# [Goals]
A. In the MBTiles polygon dataset description below, rewrite the paragraph beginning "A patch is included only when" as a short bulleted list that keeps its main facts.
B. In the MBTiles polygon dataset description below, at what resolution does rasterio open both MBTiles files?

BEGIN Document section

MBTiles Polygon Dataset
MBTilesPolygonDataset reads paired image and mask tiles directly from
MBTiles files via rasterio (GDAL
MBTILES driver) and filters training patches by vector polygon regions.
How it works
image.mbtiles ─┐
├─ rasterio windowed read → patch pairs
mask.mbtiles ─┘
regions.gpkg ──→ containment filter (keeps only patches FULLY inside polygons)
- Both MBTiles are opened as standard rasters by rasterio at their native (maximum) resolution — no zoom parameter needed.
- A sliding-window grid of
patch_size × patch_sizepixels is generated over the image raster. - Each candidate window's geographic bounding box is compared against the union of the input polygons. Only windows fully contained within the polygons are indexed.
- For each valid window, the mask is warped onto the exact image-window grid via a WarpedVRT, keeping image and mask spatially aligned regardless of their original projections.
- The mask bands (RGB or RGBA) are decoded to class indices via
color_map.
Containment filter
A patch is included only when its geographic extent is completely inside the polygon union. Patches that merely touch or overlap a polygon boundary are excluded, preventing partial-label noise at annotation edges.

END Document section
BEGIN Data rows

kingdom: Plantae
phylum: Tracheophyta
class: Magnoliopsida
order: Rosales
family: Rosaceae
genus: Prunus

END Data rows

# [Answers for the exercise]
A.
- A patch is kept only if its geographic extent lies completely inside the polygon union.
- Patches that only touch or overlap a polygon boundary are left out.
- This prevents partial-label noise at annotation edges.

B. At their native (maximum) resolution, so no zoom parameter is needed.